### DATA EXTRACT ###
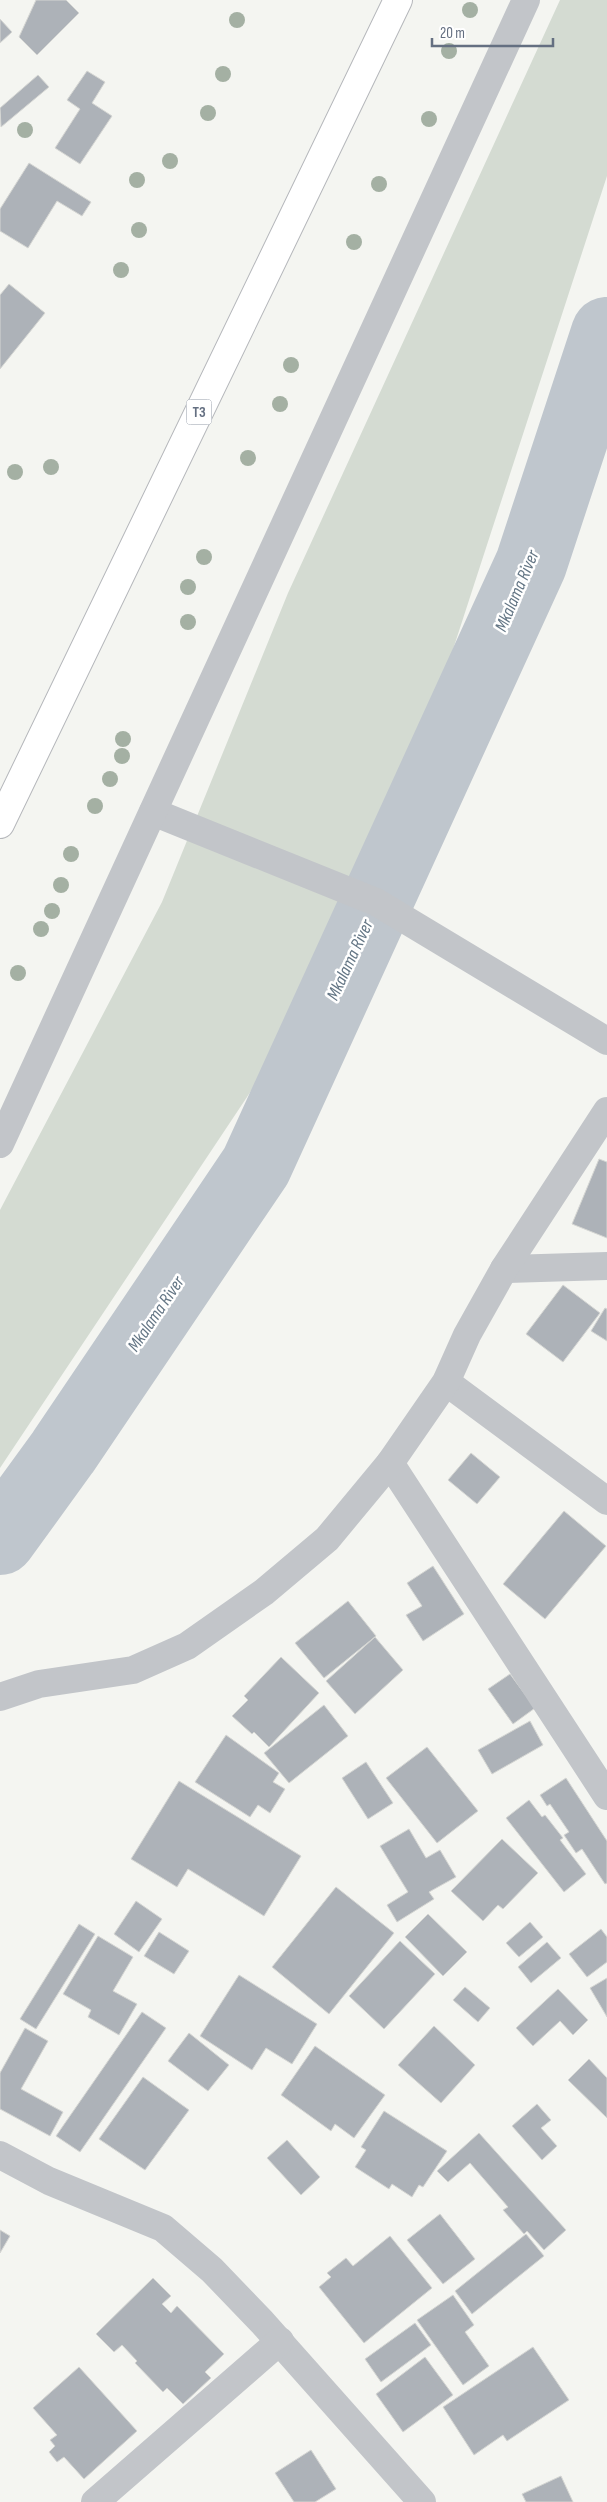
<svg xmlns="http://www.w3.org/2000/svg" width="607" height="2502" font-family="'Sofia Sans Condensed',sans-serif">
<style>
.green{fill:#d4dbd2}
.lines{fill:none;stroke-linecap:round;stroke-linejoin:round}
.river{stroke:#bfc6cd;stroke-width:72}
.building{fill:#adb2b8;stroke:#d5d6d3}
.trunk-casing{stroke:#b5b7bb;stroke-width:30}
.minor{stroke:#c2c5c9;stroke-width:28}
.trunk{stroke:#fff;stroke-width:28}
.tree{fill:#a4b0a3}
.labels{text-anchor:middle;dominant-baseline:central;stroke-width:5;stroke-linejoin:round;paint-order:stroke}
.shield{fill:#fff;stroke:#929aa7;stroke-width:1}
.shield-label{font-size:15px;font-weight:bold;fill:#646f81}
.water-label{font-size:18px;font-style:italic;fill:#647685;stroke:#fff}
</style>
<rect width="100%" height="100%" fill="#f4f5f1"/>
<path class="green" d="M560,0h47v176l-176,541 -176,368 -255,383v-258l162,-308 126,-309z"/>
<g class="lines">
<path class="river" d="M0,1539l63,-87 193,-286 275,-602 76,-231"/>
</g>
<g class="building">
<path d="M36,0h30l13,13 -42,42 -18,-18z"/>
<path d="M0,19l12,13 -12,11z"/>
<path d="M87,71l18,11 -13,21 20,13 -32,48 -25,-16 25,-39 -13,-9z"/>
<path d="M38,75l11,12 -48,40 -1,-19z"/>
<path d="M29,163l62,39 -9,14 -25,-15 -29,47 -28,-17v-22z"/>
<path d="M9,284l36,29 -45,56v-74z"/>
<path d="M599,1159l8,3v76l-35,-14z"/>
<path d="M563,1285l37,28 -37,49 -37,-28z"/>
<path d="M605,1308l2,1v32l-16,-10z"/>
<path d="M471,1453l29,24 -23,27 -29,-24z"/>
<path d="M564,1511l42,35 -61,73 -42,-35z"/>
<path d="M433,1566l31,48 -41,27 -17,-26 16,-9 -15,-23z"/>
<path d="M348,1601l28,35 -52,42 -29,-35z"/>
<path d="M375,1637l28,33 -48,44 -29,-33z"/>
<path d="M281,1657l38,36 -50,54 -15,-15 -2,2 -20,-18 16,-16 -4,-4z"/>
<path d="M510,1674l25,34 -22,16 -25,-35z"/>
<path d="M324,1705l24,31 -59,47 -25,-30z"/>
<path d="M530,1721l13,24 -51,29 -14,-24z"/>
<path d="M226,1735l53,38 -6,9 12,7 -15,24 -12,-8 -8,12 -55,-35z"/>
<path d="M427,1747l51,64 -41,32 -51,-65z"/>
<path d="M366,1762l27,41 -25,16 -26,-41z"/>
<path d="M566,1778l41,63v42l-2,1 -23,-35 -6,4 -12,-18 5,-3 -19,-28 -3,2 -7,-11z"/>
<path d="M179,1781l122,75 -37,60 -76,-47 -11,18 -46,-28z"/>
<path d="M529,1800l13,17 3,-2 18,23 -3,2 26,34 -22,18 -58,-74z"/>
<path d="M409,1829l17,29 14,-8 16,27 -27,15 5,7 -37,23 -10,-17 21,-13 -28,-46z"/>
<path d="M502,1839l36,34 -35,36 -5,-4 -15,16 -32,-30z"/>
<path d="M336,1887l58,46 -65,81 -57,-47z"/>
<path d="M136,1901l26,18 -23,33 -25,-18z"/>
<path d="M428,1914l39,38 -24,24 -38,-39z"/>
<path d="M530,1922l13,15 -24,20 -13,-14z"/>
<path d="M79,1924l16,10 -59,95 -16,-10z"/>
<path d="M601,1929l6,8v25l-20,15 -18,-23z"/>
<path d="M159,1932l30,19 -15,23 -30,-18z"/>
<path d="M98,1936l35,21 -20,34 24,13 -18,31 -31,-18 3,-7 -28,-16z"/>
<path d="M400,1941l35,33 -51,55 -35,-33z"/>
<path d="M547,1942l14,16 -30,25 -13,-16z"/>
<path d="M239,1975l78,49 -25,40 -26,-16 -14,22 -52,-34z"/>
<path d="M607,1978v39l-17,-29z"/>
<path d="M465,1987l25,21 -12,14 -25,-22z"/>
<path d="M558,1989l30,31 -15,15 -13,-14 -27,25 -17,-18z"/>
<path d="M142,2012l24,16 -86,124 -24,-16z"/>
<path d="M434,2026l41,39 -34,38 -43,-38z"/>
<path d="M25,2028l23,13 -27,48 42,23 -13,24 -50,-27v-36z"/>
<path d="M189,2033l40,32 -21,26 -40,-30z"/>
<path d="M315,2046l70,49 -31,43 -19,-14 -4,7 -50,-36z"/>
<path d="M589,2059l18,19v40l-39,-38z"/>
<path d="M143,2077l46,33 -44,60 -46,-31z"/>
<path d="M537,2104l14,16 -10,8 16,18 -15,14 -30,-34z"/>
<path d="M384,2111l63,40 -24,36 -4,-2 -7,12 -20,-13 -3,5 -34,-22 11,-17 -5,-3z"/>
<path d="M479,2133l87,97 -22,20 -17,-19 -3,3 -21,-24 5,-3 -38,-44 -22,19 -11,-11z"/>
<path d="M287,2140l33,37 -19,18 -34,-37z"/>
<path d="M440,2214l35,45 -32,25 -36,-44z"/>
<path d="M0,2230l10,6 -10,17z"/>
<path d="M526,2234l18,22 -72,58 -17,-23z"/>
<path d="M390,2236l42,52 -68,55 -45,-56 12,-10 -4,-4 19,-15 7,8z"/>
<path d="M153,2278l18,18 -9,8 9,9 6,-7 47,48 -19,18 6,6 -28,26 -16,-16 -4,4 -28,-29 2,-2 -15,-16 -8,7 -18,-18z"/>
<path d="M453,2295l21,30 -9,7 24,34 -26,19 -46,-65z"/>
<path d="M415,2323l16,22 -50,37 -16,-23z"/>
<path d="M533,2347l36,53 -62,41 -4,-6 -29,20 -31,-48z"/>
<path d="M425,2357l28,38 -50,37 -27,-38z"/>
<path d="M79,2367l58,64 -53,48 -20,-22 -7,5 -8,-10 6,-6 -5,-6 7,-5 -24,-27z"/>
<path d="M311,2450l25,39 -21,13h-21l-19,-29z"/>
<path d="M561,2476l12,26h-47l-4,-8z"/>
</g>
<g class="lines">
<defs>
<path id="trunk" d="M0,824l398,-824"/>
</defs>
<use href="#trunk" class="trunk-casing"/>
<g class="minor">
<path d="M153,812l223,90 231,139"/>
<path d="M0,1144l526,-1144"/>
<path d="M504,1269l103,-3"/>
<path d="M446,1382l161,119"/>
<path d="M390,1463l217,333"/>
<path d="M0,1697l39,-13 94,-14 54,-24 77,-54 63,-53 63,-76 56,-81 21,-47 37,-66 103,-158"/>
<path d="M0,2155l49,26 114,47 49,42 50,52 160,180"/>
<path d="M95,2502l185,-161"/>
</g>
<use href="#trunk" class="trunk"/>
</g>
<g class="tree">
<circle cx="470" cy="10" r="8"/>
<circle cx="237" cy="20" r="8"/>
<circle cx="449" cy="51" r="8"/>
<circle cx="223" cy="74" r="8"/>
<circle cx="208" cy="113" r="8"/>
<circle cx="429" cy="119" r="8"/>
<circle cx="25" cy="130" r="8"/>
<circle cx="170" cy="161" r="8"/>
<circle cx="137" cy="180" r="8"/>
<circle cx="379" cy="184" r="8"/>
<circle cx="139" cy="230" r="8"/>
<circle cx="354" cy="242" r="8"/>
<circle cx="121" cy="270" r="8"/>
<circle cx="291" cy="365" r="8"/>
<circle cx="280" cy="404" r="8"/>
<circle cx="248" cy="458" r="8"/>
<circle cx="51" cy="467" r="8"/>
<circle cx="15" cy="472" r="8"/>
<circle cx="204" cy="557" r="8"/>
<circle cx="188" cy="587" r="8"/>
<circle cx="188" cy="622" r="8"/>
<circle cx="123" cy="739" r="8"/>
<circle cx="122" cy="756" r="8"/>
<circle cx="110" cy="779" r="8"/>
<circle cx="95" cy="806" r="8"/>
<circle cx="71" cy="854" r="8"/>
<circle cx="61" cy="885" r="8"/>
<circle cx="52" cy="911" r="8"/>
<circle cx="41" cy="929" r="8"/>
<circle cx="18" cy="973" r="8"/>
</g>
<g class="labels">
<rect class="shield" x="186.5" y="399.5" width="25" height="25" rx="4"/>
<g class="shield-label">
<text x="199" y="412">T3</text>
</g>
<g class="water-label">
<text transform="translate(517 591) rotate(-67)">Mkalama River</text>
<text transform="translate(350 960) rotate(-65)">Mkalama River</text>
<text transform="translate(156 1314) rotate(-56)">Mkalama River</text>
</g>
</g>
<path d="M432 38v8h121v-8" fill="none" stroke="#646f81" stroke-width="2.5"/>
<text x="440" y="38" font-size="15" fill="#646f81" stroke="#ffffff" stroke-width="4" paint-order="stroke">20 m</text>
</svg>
###
### DATA EXTRACT ###
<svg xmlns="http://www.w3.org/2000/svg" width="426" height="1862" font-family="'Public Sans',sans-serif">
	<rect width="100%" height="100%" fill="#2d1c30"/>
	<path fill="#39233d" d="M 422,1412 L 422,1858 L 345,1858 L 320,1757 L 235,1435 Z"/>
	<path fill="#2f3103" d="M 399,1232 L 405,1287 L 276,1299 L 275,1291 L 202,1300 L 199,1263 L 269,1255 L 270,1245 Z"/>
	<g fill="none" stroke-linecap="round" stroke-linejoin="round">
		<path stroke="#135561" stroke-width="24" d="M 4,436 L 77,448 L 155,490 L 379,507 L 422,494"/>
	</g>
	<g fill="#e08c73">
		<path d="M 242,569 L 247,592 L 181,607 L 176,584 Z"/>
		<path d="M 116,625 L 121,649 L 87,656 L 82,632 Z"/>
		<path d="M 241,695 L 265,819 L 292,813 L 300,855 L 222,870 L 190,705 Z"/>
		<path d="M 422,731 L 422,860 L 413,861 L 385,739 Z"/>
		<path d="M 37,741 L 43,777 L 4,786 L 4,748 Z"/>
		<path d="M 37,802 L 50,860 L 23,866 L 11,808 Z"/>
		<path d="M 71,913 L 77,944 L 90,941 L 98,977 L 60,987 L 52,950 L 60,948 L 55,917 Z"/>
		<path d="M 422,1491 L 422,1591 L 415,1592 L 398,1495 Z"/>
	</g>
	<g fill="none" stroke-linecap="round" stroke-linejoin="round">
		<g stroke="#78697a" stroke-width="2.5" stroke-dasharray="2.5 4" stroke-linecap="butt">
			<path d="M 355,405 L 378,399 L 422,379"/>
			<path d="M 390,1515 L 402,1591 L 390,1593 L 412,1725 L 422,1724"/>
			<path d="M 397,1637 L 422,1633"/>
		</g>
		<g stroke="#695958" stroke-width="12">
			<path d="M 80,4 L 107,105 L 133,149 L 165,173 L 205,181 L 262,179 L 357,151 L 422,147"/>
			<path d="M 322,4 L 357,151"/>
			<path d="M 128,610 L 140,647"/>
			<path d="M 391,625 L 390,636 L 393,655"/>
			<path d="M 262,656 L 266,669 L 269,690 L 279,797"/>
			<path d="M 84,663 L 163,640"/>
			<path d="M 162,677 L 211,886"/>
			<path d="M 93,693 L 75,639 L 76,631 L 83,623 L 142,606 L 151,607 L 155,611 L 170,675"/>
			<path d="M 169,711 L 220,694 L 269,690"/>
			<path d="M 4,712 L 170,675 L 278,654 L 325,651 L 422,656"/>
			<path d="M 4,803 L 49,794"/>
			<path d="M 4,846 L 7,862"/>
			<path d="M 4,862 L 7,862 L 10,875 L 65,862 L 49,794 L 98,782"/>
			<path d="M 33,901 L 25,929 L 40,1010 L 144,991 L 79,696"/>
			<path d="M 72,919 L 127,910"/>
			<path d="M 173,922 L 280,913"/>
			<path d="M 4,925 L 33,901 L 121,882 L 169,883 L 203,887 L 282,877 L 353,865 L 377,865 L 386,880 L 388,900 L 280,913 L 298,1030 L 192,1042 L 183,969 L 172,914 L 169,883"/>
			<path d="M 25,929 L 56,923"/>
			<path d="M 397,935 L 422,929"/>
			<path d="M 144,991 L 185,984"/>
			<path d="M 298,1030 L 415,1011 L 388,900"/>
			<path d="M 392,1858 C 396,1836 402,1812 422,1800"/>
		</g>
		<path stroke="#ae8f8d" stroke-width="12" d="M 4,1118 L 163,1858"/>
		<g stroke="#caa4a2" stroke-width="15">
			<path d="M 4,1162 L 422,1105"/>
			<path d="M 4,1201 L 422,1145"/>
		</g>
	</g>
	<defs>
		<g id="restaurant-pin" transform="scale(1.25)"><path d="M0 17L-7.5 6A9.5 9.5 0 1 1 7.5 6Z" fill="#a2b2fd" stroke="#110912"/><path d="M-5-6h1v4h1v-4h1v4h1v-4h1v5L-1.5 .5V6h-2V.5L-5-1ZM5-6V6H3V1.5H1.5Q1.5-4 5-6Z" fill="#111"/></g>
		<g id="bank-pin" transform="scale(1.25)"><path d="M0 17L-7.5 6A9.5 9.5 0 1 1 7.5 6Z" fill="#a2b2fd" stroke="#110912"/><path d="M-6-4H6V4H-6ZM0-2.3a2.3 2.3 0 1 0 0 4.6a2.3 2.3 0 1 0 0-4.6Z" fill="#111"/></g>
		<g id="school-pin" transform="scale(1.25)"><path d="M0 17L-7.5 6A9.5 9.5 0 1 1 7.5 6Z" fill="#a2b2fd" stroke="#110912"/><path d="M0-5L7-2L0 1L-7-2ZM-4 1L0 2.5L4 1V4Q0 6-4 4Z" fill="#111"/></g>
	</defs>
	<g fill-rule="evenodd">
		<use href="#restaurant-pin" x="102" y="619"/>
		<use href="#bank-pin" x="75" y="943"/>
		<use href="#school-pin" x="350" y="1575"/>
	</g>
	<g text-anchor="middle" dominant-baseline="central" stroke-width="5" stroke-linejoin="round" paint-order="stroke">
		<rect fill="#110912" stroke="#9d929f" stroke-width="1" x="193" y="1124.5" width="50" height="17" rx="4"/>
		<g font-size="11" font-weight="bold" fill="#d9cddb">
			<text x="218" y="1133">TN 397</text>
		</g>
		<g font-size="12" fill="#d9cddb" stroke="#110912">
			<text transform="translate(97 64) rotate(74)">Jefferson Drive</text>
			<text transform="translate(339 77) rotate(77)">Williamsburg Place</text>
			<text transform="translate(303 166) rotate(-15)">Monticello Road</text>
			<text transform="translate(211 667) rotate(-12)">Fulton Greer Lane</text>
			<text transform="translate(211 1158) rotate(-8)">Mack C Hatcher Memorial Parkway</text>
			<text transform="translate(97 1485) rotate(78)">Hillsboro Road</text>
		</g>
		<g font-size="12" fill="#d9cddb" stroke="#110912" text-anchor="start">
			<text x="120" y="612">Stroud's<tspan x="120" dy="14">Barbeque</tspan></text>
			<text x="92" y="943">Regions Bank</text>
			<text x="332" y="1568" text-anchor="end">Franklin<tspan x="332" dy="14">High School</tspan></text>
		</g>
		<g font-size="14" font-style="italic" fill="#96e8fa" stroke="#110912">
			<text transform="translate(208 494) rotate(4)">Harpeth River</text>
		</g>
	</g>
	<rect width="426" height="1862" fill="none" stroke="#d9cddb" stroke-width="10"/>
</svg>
###
- _WHAT THIS TASK INVOLVES_:
From the records above, return each line that has the string "baseline".

- _ANSWER SECTION_:
.labels{text-anchor:middle;dominant-baseline:central;stroke-width:5;stroke-linejoin:round;paint-order:stroke}
	<g text-anchor="middle" dominant-baseline="central" stroke-width="5" stroke-linejoin="round" paint-order="stroke">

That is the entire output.